Chris Bateman all masked up.

First off, I do not like wearing masks. 

They are mildly uncomfortable, particularly on hot days. And occasionally they slip a bit and must be readjusted. 

That said, I wear masks for a very small portion of my life – way less than 1 percent. I minimize trips to grocery stores, shops, neighborhoods and offices where I might run into strangers. I thus minimize mask wearing. 

Most of the time I’m here at home, working, writing, cooking or hiking with my dog – all mask-free. 

But yes, by masking up in public, I am doing my part to stem the spread of Covid. The personal sacrifice involved is minimal at best. 

That’s why I find it difficult to understand the almost phobic response to masks from some quarters. A look at The Union Democrat’s letters pages Wednesday yielded examples. 

One contributor labeled wearing masks as “moral narcissism,” a left-wing “assault on basic freedoms” and a political tool for future subjugation.

“Since when,” asked another writer, “does putting cloth or paper over one’s mouth determine a person’s self-worth? Too many have drunk the Kool-Aid of control and confusion.”  

Excuse me? 

I am 74 years old, and have a variety of ailments including prostate cancer, atrial fibrillation and a blood disease called hemochromatosis. I am firmly in that compromised, virus-vulnerable population. 

So I wear a mask in public for two simple reasons: I don’t want to get Covid and I don’t want to give it. And when I see others wearing them, what I think is “thank you.” 

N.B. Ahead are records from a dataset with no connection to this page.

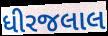
ધીરજલાલ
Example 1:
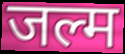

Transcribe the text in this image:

जल्म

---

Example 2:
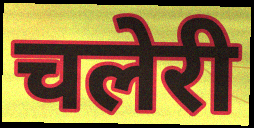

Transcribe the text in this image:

चलेरी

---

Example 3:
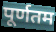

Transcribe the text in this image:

पूर्णतम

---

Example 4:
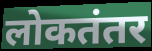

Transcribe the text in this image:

लोकतंतर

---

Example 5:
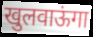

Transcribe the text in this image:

खुलवाऊंगा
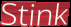
Stink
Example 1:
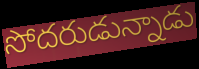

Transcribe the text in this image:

Politics does not enter my decision. 

In fact I’m largely apolitical. Over the years I’ve voted for Democrats, Republicans and even a Libertarian. I never veer far to the left or right, and  have friends on both sides.  I try to stay informed and to base my thinking on common sense. 

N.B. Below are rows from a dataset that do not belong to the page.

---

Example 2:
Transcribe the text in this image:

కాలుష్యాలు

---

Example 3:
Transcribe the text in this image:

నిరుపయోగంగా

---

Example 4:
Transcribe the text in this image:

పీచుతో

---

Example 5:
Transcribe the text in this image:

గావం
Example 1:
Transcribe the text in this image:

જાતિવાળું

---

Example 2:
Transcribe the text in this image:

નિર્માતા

I know a few doctors, and I’ve asked all of them about masks. Their unanimous answer? “Wear them.” 

Is there any reason to doubt their wisdom? I doubt it, but when it comes to life or death, I’ll err on the side of caution. 

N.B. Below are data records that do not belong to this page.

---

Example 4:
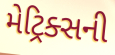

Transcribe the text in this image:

મેટ્રિક્સની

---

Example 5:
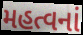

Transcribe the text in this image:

મહત્વનાં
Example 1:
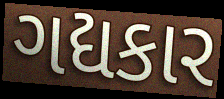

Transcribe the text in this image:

ગદ્યકાર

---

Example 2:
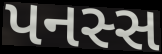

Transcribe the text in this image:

પનસ્સ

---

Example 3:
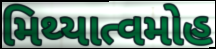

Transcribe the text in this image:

મિથ્યાત્વમોહ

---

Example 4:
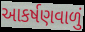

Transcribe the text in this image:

આકર્ષણવાળું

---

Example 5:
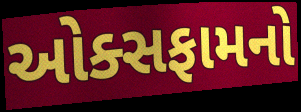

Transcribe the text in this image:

ઓક્સફામનો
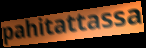
pahitattassa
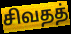
சிவதத்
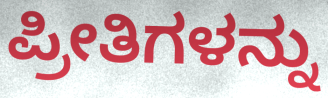
ಪ್ರೀತಿಗಳನ್ನು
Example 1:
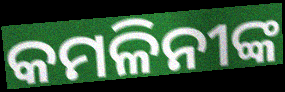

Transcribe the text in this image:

କମଳିନୀଙ୍କ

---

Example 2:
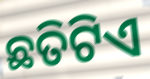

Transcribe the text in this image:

ଛତିଟିଏ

Back in March, when I began writing this Geezer’s Diary, I could not have predicted that wearing protective masks would become a highly charged, divisive political issue. 

That would be the unimaginable stuff of bad science fiction.  But today, at least to some extent, it has become part of our reality.

When I venture out, I see varying levels of mask compliance. Seems high in grocery stores, not so much in hardware stores. But I’m not drawing conclusions or making assumptions. 

Nor am I an interventionist. I’m not going to scold or lecture non-wearers. I’m just going to keep my distance. So if any of you see me backpedaling, don’t take it personally. I’m doing it for your own good and mine.

And enforcement? 

Sure, Wal-Mart can require customers to mask up before coming in. But cops or deputies giving tickets to the maskless? 

That’s not going to work here in the Mother Lode. 

In fact some people would violate California’s mask rules, then frame the resulting citation just to show it off.  Well worth the fine, they might say.  

Others might pick a bone with the cops, which would lead to no good. 

So here in the foothills and mountains, compliance and effectiveness is based on personal choice.  And the more people who make the choice to wear, the better off we will be. 


Which has me circling back to Tuolumne County’s Covid testing rates: 

It seems we were stuck at two positive cases for weeks.  In an earlier diary entry I joked that if I were ever in a bizarre movie in which I had to get infected to survive, I would have no idea where to find someone to cough at me. 

But now we have more than 70 cases and counting. No, this is nothing in the statewide picture, but it’s 35 times our case count at the beginning of June. And now 24 Tuolumne County Corona victims are recovering at home and two more are at the hospital. 

It would be easier now, unfortunately, to find someone to cough on me. So things here and in many other places are getting worse, not better. 

If there is a good time to mask up, this means, it is now.